-- Problem statement --
Copy out every line of the records below word for word, without changing anything.

○ ○ ○ ○ ○

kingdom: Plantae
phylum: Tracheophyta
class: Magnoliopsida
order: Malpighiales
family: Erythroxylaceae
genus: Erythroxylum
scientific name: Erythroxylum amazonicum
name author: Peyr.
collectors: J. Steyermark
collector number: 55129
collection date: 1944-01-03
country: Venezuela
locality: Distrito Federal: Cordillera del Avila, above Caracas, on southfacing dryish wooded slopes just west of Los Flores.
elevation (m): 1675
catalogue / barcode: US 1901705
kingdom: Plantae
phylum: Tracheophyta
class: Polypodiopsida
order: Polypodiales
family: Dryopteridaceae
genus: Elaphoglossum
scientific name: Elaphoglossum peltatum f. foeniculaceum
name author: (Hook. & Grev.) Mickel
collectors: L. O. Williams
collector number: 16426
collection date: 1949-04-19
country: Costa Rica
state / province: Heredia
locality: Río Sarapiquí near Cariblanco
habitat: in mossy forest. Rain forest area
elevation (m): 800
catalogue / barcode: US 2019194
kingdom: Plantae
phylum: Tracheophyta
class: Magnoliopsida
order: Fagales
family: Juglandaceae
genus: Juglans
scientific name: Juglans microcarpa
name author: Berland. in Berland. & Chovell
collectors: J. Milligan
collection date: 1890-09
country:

○ ○ ○ ○ ○

-- Final answer --
kingdom: Plantae
phylum: Tracheophyta
class: Magnoliopsida
order: Malpighiales
family: Erythroxylaceae
genus: Erythroxylum
scientific name: Erythroxylum amazonicum
name author: Peyr.
collectors: J. Steyermark
collector number: 55129
collection date: 1944-01-03
country: Venezuela
locality: Distrito Federal: Cordillera del Avila, above Caracas, on southfacing dryish wooded slopes just west of Los Flores.
elevation (m): 1675
catalogue / barcode: US 1901705
kingdom: Plantae
phylum: Tracheophyta
class: Polypodiopsida
order: Polypodiales
family: Dryopteridaceae
genus: Elaphoglossum
scientific name: Elaphoglossum peltatum f. foeniculaceum
name author: (Hook. & Grev.) Mickel
collectors: L. O. Williams
collector number: 16426
collection date: 1949-04-19
country: Costa Rica
state / province: Heredia
locality: Río Sarapiquí near Cariblanco
habitat: in mossy forest. Rain forest area
elevation (m): 800
catalogue / barcode: US 2019194
kingdom: Plantae
phylum: Tracheophyta
class: Magnoliopsida
order: Fagales
family: Juglandaceae
genus: Juglans
scientific name: Juglans microcarpa
name author: Berland. in Berland. & Chovell
collectors: J. Milligan
collection date: 1890-09
country:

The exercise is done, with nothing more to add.